L’instauration du fond genre est une alternative qui accompagne les organisations qui exercent des activités de promotion et de protection des droits des femmes ; L’instauration du fond des activités rémunératrices des femmes permet l’octroi de ressources financières pour les microprojets des femmes ; - Le développement des AGR au profit des femmes vivant dans des situations de vulnérabilité est une réalité;

- Une politique de promotion de l’entreprenariat féminin est mise en œuvre afin de renforcer le pouvoir économique des femmes. - L’adoption de la loi portant régime foncier rural vise à améliorer l’accès et le contrôle des femmes au foncier rural ; - Un Programme de Renforcement de la Mécanisation Agricole et un Programme Spécial de Création d’Emploi pour les Jeunes et les Femmes entre 2011 et 2015 a permis de soutenir la mise en œuvre de PME et PMI dans le domaine agricole. Ces deux programmes ont aussi permis de doter 25.920 femmes en équipements de production, de transformation et de conservation et en animaux de trait;

- Un Guichet Spécial d’Appui à l’Entreprenariat Féminin a été ouvert pour faciliter les démarches administratives dans la création d’entreprises; - La mise en place d’un Fonds d’Appui aux Activités Rémunératrices des Femmes grâce auquel des crédits d’un montant d’environ 39.823.746 dollars US ont été accordés à 3.613 promotrices individuelles et 5922 associations/groupements féminins au cours de la période 2014-2015 ; - L’adoption de la Stratégie Nationale de Promotion de l’Entreprenariat Féminin dont l’objectif est de contribuer à l’autonomisation des femmes au cours de la période 2015-2025 - L’adoption du nouveau Code minier comprenant de nouvelles dispositions interdisant le travail des enfants dans les mines.

Les Obstacles

- Selon le rapport d’enquête sur les institutions sociales et sur l’égalité femmes-hommes au Burkina Faso (sigi Burkina Faso, p144) la connaissance de la loi garantissant les mêmes droits à l’héritage aux filles et aux fils est peu connue. “Au niveau national, seulement une personne sur cinq (20,4%) connait l’existence d’une loi garantissant l’égalité de droit à l’héritage aux filles et aux fils”. - Les droits successoraux de la veuve ne sont également pas respectés dans la mesure où le conseil de famille désigne un membre qui va administrer les biens des enfants mineurs.

L’accès à la terre : le système foncier au Burkina Faso est encore largement communautaire et l’appartenance tribale des femmes fait qu’elles ne possèdent pas la terre.
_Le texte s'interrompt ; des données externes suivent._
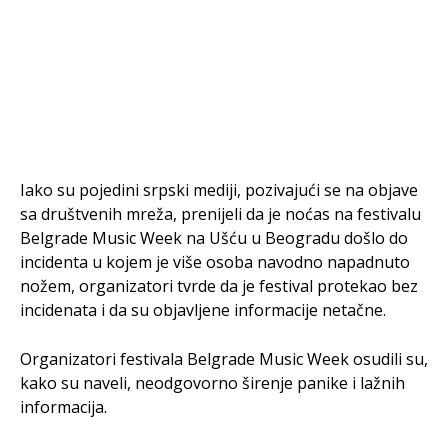
Iako su pojedini srpski mediji, pozivajući se na objave
sa društvenih mreža, prenijeli da je noćas na festivalu
Belgrade Music Week na Ušću u Beogradu došlo do
incidenta u kojem je više osoba navodno napadnuto
nožem, organizatori tvrde da je festival protekao bez
incidenata i da su objavljene informacije netačne.
Organizatori festivala Belgrade Music Week osudili su,
kako su naveli, neodgovorno širenje panike i lažnih
informacija.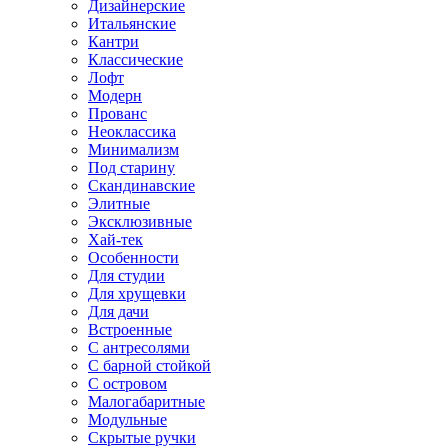
Дизайнерские
Итальянские
Кантри
Классические
Лофт
Модерн
Прованс
Неоклассика
Минимализм
Под старину
Скандинавские
Элитные
Эксклюзивные
Хай-тек
Особенности
Для студии
Для хрущевки
Для дачи
Встроенные
С антресолями
С барной стойкой
С островом
Малогабаритные
Модульные
Скрытые ручки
Même si elles exploitent des champs individuellement, elles n’ont pas de titre foncier et n’ont donc aucune sécurité si leur mari vient à mourir. Toutefois cette situation varie suivant les ethnies et certaines études font état d’un pourcentage non négligeable de surfaces cultivées par les femmes dans différentes régions et qui augmentant avec la migration masculine.

Le problème essentiel actuellement reste l’acquisition de nouvelles terres de bonne qualité et de superficie suffisante pour permettre la culture mécanisée et un meilleur rendement.

Les pratiques foncières accordent la priorité aux besoins fonciers familiaux et communaux plutôt qu’aux droits de propriété individuelle. Par conséquent, il arrive fréquemment que les autorités refusent aux femmes le droit de posséder des biens, plus particulièrement des biens fonciers. De nombreux citoyens, en particulier dans les zones rurales, respectent des traditions qui ne reconnaissent pas les droits successoraux des femmes et les considéraient comme des biens pouvant être hérités à la mort du mari

La population du Burkina Faso est estimée à 13 902 972 habitants (RBPH 2006) avec 51,7 % de femmes dont (37,6%) sont des femmes en âge de procréer (15-49 ans). Les femmes burkinabé supportent 90% des charges domestiques. Il est important de faire remarquer ici que la femme rurale consacre les ¾ de son temps aux activités agricoles, contribuant ainsi largement à la production alimentaire. Et pourtant, leurs possibilités d’accès aux meilleures terres et aux périmètres irrigués sont très limitées. Elles n’ont généralement, qu’un droit d’usage précaire, sur les petits lopins de terre. La proportion des terres cultivables affectées aux femmes est à peine de 8 à 16% (cf. étude Banque mondiale 1994).